» OBIETTIVO A
Ripeti alla lettera il tratto del testo fornito che si apre con le parole contenenti "Sembra che sia" e si chiude con "corpi delle vittime.".
» OBIETTIVO B
Riproduci fedelmente soltanto le righe dell'elenco comprese tra la riga che contiene "common name: Blue jay" e la riga che contiene "genus: Sarracenia", entrambe incluse.

» TESTO FORNITO
------------------------

Sembra che sia un modus operandi sempre più chiaro quello della polizia cordobese, uccidere giovani in circostanze non chiare, cercare di costruire la versione del tentativo di furto e dello scontro, non informare come si deve le famiglie e successivamente non lasciare vedere i corpi delle vittime.

Martedì 22 luglio, amici e familiari hanno effettuato un blocco sulla Strada 20, a pochi isolati dal luogo dove vive il commissario accusato dell’omicidio di Torres. “Ci siamo trovati in un posto con molta presenza di polizia, c’erano circa 14 agenti, due auto, quattro moto e poliziotti in borghese. Io di solito vado a fare servizi di cronaca in molti blocchi stradali e mai mi sono trovato con una scena di queste caratteristiche, con tanta presenza di polizia per un blocco di familiari. C’erano anche altri familiari, quando siamo giunti vari bambini sono scesi da un furgone e vicino al nostro correvano e canticchiavano dei motivi delle ultime mobilitazioni. La mamma di uno dei ragazzi ci ha detto “quello che avviene è che noi stiamo andando a tutti i cortei dei familiari contro la repressione e il grilletto, accompagnando i familiari e ora tocca a noi essere accompagnati”, ha riferito la Fernández a Intrattenendo le mattinate.

Secondo quanto ha assicurato la cronista di Mucho Palo Noticias, negli ultimi tempi a Córdoba si sta registrando almeno un caso di grilletto facile al mese: “(Quella di Miguel Ángel Torres) è una esecuzione, come lo è stata quella di Lautaro e quella di tutti i casi di grilletto facile che abbiamo contato durante tutti questi mesi, dove dei giovani sono assassinati da quattro tiri alla schiena”, ha aggiunto.

Per Lucrecia Fernández la storia è sempre la medesima, non lasciano vedere il corpo, e dopo varie ore sistemano un’arma sulla vittima: “e nel frattempo c’è un capo della polizia che sta dando licenza di uccidere, giacché due giorni dopo l’assassinio di Lautaro Torres se ne uscito nei mezzi di comunicazione a dire che ogni delinquente che uscisse armato o probabilmente armato sarebbe finito assassinato. Evidentemente questo ha esacerbato la situazione a Córdoba”.

La Fernández ha anche criticato il modo con cui i media tradizionali hanno trattato il caso di Miguel Ángel Torres: “generalmente il silenzio dei media, è uscito come una circostanza in cui un commissario aveva ucciso un giovane, ma senza nome. Per vari giorni non è stato pubblicato il nome della vittima. Oggi i ragazzi cantano sul marciapiede della sua casa: “vicino, vicina, la yuta (animali che lavorano in coppia, pattuglia di polizia, ndt) ti assassina”, come se lodassero il riso con il latte, perché questa è la realtà che vivono quotidianamente. Tutto questo legittimato dai media, dai funzionari di turno e deplorevolmente da un grande settore sociale, c’è un avallo dove non ci si sorprende che uccidano la gente in circostanze che non si comprendono”.

------------------------

» RIGHE DELL'ELENCO

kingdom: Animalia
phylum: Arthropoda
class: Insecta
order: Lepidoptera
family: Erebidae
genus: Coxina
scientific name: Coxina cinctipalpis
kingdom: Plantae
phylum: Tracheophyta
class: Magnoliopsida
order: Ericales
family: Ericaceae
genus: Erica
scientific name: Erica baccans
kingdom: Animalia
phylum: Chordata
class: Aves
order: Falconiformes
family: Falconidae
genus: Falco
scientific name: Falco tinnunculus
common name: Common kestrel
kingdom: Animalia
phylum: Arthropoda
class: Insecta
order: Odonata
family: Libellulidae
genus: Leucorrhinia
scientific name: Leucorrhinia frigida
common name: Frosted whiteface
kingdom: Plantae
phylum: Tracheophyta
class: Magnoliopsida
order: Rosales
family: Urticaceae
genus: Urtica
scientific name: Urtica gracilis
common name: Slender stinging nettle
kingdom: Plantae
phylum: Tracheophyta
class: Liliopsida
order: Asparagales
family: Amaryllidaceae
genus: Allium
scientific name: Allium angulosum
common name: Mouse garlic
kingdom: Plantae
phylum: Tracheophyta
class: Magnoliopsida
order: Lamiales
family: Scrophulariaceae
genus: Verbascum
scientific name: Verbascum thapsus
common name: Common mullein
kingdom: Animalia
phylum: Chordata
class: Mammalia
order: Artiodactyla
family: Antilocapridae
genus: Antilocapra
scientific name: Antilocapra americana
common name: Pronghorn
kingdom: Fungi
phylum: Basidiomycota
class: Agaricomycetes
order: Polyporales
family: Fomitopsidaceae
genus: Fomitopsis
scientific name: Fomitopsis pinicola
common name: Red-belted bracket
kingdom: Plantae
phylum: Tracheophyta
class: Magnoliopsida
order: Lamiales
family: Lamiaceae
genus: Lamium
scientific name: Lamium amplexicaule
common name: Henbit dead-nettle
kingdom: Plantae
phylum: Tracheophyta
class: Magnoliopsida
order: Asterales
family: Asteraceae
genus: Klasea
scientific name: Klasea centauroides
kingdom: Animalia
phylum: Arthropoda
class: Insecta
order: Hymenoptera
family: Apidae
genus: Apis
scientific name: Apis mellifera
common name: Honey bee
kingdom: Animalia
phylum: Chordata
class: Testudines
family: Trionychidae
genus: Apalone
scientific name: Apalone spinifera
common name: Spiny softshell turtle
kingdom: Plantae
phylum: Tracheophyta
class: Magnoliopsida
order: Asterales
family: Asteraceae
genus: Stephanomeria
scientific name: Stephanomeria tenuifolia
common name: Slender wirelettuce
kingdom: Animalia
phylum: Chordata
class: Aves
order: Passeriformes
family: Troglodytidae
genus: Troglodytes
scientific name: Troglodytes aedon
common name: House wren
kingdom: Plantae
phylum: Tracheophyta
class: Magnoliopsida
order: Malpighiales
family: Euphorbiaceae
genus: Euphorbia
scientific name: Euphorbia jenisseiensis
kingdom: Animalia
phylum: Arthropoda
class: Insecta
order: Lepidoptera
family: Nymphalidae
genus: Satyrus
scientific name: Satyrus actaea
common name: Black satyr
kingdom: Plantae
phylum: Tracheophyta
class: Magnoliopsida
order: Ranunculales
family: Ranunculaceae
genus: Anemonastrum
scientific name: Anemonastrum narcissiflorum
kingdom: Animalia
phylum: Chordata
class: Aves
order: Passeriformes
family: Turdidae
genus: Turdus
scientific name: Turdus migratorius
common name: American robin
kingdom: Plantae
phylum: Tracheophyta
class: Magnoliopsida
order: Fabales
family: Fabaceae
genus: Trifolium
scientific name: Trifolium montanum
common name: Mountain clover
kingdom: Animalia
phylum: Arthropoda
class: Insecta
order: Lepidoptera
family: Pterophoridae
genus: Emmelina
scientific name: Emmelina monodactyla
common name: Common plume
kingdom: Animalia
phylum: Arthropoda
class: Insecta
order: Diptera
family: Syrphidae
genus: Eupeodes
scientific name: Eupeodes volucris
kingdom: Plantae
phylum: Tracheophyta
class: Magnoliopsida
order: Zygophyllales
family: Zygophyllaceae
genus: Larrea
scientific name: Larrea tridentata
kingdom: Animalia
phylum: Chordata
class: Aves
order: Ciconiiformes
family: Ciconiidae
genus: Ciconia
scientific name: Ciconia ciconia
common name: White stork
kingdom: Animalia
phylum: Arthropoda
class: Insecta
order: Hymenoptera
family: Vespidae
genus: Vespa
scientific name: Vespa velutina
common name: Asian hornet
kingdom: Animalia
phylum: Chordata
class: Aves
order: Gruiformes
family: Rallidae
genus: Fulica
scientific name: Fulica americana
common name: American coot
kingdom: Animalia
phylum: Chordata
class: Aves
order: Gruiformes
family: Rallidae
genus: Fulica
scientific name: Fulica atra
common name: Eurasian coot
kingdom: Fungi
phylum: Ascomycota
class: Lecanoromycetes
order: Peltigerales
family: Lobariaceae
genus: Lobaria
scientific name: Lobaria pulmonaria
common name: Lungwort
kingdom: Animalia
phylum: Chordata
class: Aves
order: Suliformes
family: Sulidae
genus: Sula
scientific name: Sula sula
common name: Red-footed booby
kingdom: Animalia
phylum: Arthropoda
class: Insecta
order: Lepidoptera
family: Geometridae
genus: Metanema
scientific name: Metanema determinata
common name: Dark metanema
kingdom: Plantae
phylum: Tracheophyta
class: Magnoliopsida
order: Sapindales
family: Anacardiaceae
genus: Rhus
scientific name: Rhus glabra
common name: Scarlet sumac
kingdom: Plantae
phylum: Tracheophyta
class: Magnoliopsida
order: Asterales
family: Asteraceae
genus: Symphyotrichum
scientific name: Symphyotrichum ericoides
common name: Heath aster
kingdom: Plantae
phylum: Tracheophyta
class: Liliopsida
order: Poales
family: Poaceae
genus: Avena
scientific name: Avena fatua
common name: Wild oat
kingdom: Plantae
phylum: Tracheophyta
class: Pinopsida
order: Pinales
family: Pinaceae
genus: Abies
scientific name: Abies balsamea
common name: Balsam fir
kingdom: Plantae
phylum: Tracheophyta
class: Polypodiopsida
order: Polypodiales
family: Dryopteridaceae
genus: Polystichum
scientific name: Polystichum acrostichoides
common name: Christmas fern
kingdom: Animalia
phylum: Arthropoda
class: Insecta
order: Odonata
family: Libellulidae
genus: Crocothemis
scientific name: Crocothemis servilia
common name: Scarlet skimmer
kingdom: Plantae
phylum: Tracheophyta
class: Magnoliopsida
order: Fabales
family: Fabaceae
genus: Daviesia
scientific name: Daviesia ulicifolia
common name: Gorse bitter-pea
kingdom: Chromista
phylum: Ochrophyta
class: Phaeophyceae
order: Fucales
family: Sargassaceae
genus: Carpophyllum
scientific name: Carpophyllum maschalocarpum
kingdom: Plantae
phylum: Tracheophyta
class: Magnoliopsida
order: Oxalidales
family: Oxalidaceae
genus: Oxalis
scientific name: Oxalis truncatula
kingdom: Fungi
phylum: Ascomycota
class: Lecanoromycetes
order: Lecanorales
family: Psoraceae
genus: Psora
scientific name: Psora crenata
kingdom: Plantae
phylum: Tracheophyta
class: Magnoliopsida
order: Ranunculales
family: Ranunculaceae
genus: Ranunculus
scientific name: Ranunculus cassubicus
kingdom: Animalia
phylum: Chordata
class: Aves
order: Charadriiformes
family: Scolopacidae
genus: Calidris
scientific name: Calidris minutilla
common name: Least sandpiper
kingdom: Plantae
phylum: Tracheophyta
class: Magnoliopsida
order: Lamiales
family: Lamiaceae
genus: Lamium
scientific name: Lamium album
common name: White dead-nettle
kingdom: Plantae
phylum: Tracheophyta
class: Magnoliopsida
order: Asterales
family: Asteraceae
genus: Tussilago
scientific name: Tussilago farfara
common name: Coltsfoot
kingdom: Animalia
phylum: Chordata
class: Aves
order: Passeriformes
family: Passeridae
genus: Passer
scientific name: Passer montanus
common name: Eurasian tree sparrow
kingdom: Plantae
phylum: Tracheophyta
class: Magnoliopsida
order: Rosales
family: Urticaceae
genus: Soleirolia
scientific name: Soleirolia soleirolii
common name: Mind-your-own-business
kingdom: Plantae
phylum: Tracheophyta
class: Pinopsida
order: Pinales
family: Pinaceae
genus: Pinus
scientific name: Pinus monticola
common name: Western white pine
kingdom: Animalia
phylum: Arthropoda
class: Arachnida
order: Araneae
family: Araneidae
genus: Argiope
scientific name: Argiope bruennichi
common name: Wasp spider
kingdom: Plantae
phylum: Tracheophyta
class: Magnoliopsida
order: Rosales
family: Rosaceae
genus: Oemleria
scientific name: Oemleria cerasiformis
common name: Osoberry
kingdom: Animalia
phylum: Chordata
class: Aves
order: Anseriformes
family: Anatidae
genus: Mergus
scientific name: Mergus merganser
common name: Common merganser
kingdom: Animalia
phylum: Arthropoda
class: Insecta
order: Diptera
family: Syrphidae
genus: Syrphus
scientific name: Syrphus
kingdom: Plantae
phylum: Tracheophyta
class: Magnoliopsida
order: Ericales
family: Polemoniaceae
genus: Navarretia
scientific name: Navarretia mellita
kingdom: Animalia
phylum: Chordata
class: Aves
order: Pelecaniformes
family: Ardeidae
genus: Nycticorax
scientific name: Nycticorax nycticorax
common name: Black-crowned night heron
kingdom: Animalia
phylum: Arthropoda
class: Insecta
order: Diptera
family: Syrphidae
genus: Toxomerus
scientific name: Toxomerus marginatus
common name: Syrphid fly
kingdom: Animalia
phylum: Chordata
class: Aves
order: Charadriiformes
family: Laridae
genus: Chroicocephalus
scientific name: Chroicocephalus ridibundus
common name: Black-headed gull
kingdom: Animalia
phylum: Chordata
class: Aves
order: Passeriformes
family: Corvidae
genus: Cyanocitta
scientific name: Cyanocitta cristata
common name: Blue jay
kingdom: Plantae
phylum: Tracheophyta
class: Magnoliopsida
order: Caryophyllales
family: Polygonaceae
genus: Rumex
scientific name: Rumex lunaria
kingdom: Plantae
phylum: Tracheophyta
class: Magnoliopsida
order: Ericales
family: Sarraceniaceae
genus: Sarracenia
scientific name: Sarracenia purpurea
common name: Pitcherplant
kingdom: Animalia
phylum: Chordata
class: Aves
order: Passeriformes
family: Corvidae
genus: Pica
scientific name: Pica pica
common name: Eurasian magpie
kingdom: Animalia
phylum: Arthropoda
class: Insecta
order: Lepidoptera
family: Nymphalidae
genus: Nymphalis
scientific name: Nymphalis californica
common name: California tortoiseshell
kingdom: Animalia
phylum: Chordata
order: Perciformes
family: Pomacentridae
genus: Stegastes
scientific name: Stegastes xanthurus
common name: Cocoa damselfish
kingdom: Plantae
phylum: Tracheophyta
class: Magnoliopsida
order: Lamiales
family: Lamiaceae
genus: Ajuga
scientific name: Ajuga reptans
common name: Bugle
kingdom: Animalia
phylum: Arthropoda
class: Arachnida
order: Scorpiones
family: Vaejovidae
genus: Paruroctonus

------------------------

» OUTPUT COMPLETO A
Sembra che sia un modus operandi sempre più chiaro quello della polizia cordobese, uccidere giovani in circostanze non chiare, cercare di costruire la versione del tentativo di furto e dello scontro, non informare come si deve le famiglie e successivamente non lasciare vedere i corpi delle vittime.

» OUTPUT COMPLETO B
common name: Blue jay
kingdom: Plantae
phylum: Tracheophyta
class: Magnoliopsida
order: Caryophyllales
family: Polygonaceae
genus: Rumex
scientific name: Rumex lunaria
kingdom: Plantae
phylum: Tracheophyta
class: Magnoliopsida
order: Ericales
family: Sarraceniaceae
genus: Sarracenia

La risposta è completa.